**Фрагмент текста**
◆ ◆ ◆ ◆ ◆ ◆ ◆

После этих слов Коля, не задерживаясь, умчался.

Через небольшой промежуток времени рубцовский томик стихов Тютчева я увидела на книжной полке в нашем отделении Союза писателей.

Взяла томик в руки. Вот же книжка! Где же он ее ищет? И подумала: "Не отнести ли ему домой?" Но Лиза, улыбаясь, вежливо отняла у меня книжку и поставила снова на полку.

Когда на следующий день Коля появился в моей квартире, сообщила, что Тютчев в Союзе.

Тут Коля, не раздумывая, бросился бежать за своей книжкой. Через 15 минут вернулся и накинулся на меня:

- Ну что же ты, взять не могла, если видела? Я пришел: там уже ничего нет.

◆ ◆ ◆ ◆ ◆ ◆ ◆

**Сохраненные записи**
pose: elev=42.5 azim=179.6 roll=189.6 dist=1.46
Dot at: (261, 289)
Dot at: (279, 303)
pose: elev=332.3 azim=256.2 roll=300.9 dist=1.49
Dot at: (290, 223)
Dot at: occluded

◆ ◆ ◆ ◆ ◆ ◆ ◆

**Поставленная задача 1**
Где, согласно фрагменту текста о томике Тютчева, этот томик был замечен на книжной полке?
**Поставленная задача 2**
Перепишите без изменений все записи с параметрами позы объекта и координатами отмеченной точки.
Текст и записи никак не связаны между собой.

**Полный ответ 1**
В отделении Союза писателей.

**Полный ответ 2**
pose: elev=42.5 azim=179.6 roll=189.6 dist=1.46
Dot at: (261, 289)
Dot at: (279, 303)
pose: elev=332.3 azim=256.2 roll=300.9 dist=1.49
Dot at: (290, 223)
Dot at: occluded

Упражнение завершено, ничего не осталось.